**ASSIGNMENT:** Extend the passage on the initial attitude of the pipeline inertial locator, starting after the pitch angle formula that closes it.

**EXTRACT TO READ:**
-=-=-

The accuracy of acquiring initial attitude information (pitch, roll, and heading) directly affects the accuracy of dead reckoning. The measurement accuracy of the pipeline inertial locator is low, and it is difficult to be sensitive to the information of the angular velocity of the Earth’s rotation. Because it uses the MEMS gyroscope device, it cannot use the natural local gravitational acceleration vector and the angular velocity vector of the Earth’s rotation to achieve the initial attitude determination by the method of double vector attitude determination. The MEMS accelerometer can be sensitive to the local gravitational acceleration, and the initial horizontal attitude information can be obtained by measuring the output value of the accelerometer. After the system starts to work, the inertial locator is stationary for 2 min, and the sampled acceleration data are averaged [21]:

$${\overline{\mathit{f}}}_{ib}=\frac{1}{N}{\displaystyle \sum _{k=1}^N{\mathit{f}}_{ib}(k)},N=t/T$$

(1)

where $t$ is the total sampling time; $T$ is the sampling time interval; $N$ is the amount of output data for the MEMS accelerometer in the total sampling time; ${\mathit{f}}_{ib}(k)$ is the acceleration output value of each time interval, and ${\overline{\mathit{f}}}_{ib}$ is the three-dimensional acceleration average value.

The initial pitch angle formula is expressed as:

$$\theta ={\sin }^{-1}\left(\frac{{\overline{f}}_{iby}}{\left|{\overline{\mathit{f}}}_{ib}\right|}\right)$$

(2)

-=-=-

**INFORMATION SUPPLIED:**
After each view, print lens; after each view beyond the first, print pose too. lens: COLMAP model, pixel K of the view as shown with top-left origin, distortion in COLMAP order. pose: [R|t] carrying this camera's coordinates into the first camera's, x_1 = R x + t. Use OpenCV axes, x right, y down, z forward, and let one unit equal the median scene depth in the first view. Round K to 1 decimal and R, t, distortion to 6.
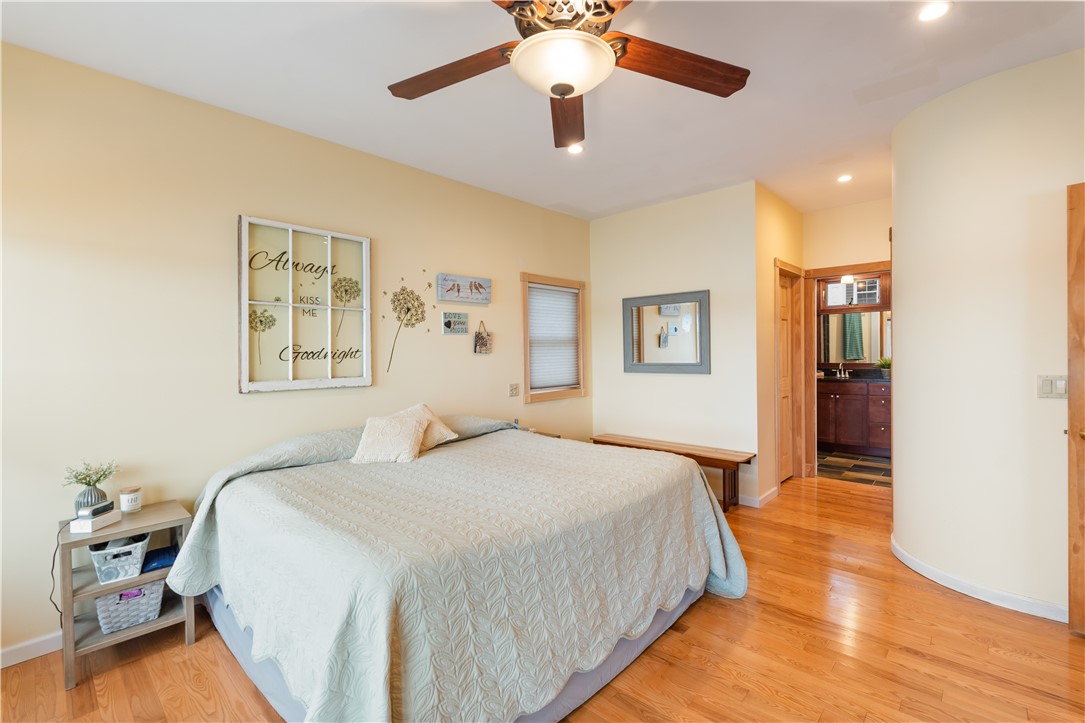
lens RADIAL K [[483.3, 0, 542.8], [0, 483.3, 356.4], [0, 0, 1]] dist [-0.002405, 0.000426]
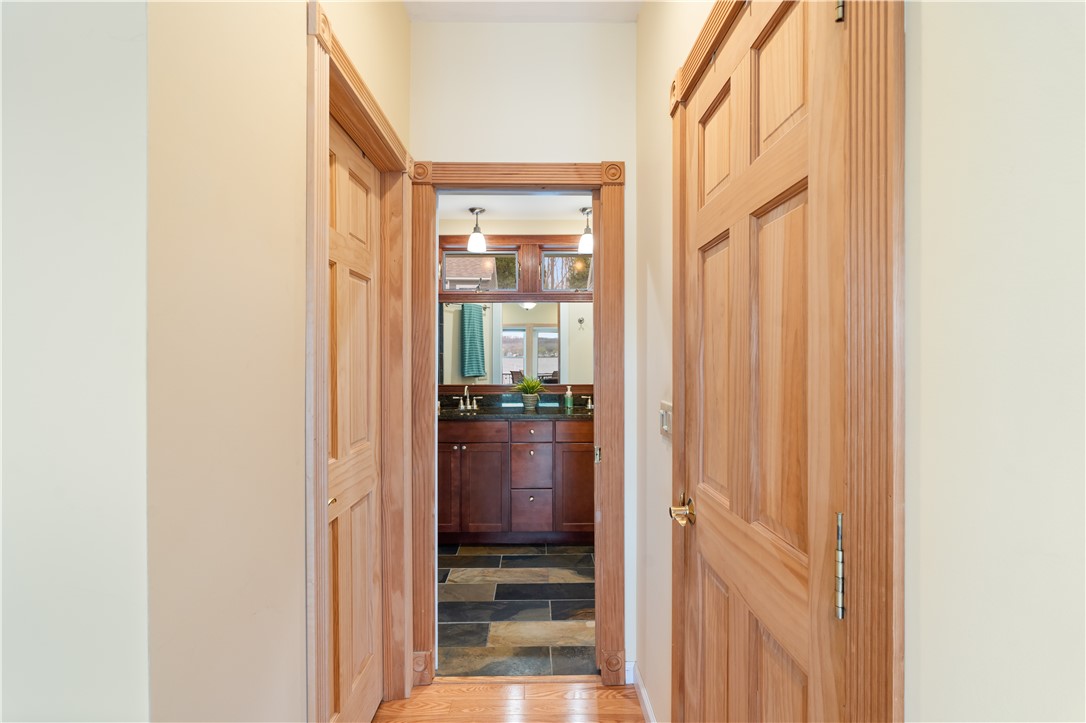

-=-=-

**OUTPUT:**
The initial roll angle formula is expressed as:

$$\gamma ={\tan }^{-1}\left(-\frac{{\overline{f}}_{ibx}}{{\overline{f}}_{ibz}}\right)$$

(3)

The initial heading angle is generally given according to the actual direction of the pipeline, namely:

$$\psi ={\sin }^{-1}(\frac{\cos ({\varphi }_1)\sin ({\lambda }_1-{\lambda }_0)}{\sqrt{(1-{\left[\sin {\phi }_0\sin {\phi }_1+\cos {\phi }_0\cos {\phi }_1\cos ({\lambda }_1-{\lambda }_0)\right]}^2}}$$

(4)

where $({\phi }_0,{\lambda }_0)$ is the coordinate of the start point of the pipeline, and $({\phi }_1,{\lambda }_1)$ is the coordinate of the end point of the pipeline.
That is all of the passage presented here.